Yeah but not the riots, the standards in US politics generally demand that people separate mostly peaceful political protesters from smaller numbers of rioters who happen to be involved. The Democrats identified the riots as a major tactical blunder (although realistically I think they badly overplayed their hand, they seemed to spend a lot more time talking about J6 than developing compelling policy positions, and managed to get democracy voted out which is quite impressive - I'm hoping they disband and let someone else contest the next election) and MAGA as a whole seems to agree with them given the lack of any reoccurrences.
If you want to put that the dividing line between right and far-right as militantism for today then that makes sense.

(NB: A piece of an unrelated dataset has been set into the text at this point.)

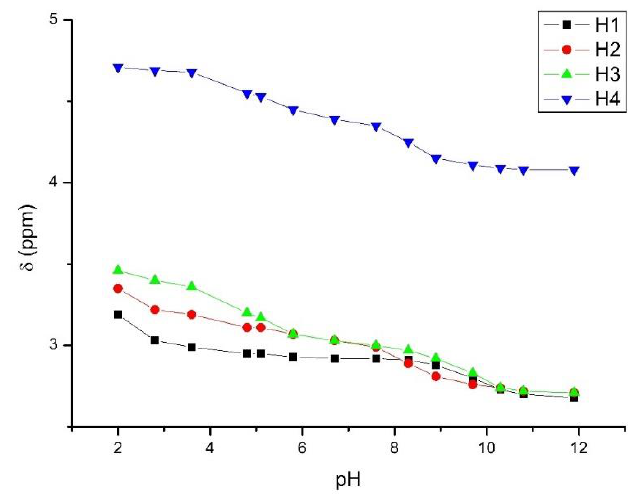
Figure 5. Trend of selected 1 H NMR signals of aliphatic L protons in an acetonitrile – d 3 /D 2 O 60:40 solution as a function of the pH. [ L ] = 5 × 10 – 3 mol dm −3 . See Figure 1 for the assignments.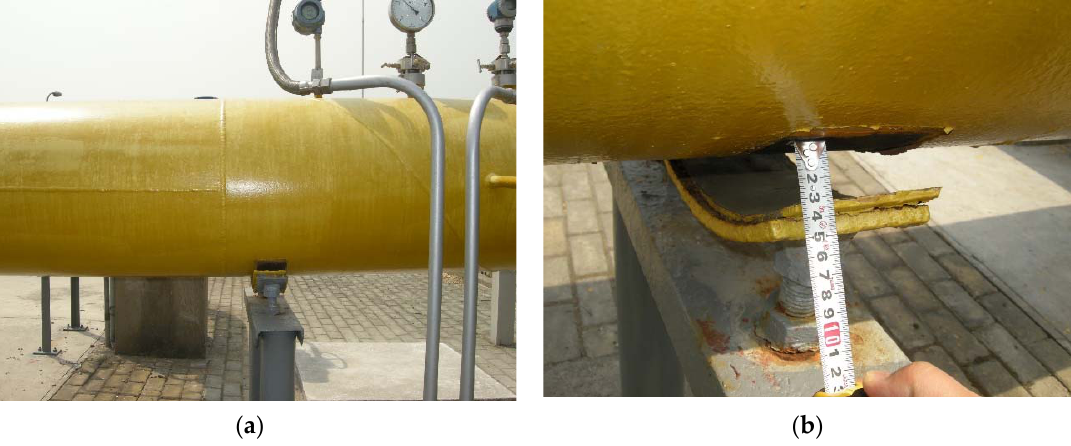
Figure 4. Diagram of pipe breakaway support on the site: ( a ) general view of the pipe disconnect-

But the MAGA movement hasn't been using militant tactics, and they'd be more alt-right than far-right under that standard. They've been pretty consistent at working to win power through increasing their vote share and base of popular support. They've been dumping vast amounts of time, money and effort into it.
For the sake of argument, say that J6 riot was a planned thing. Compare the logistic efforts to get a crowd settled at a major Trump rally to the organisational support that resulted in an insurrection with less than 100 armed people. The oomph just isn't there.
> Do you actually destinguish between right and far right?
Some on the right are far right, some are not. Many people on the right will prefer far right over center and vote accordingly. They just do not like the aesthetic and historical associations.
> Because I have a feeling, many people don't.
That is because right radicalized itself much more then left. And moderate right spend too much time excusing, enabling to and defending far right then by anything else. They loved to pretend far right does not exist, actually, until it turned out they ended up undistinguishable.
> People seem to fail to see the difference between a person with conservative values, and outright "Nazis"
Problem is that "conservative values" is more of an euphemism that sounds good when you want to pretend a group of people have much better motivations then they actually have. That is how it was used for over a decade now. People with conservative values rarely object to far right values, but they straight up hate the center (which they claim to be practically communists).
Anecdotally, the pandemic was the great cutting of weaker ties. I talk to far fewer people than I did pre-pandemic (and most friends report the same), but I speak to those people more often. I can easily see that ending in a way where some 20% find themselves with nobody.
I would say I have 4 close friends. But some 10 weaker ties disappeared from my life. Did those 10 also double down on close friends? Or did perhaps some of them not have enough close friends to do that?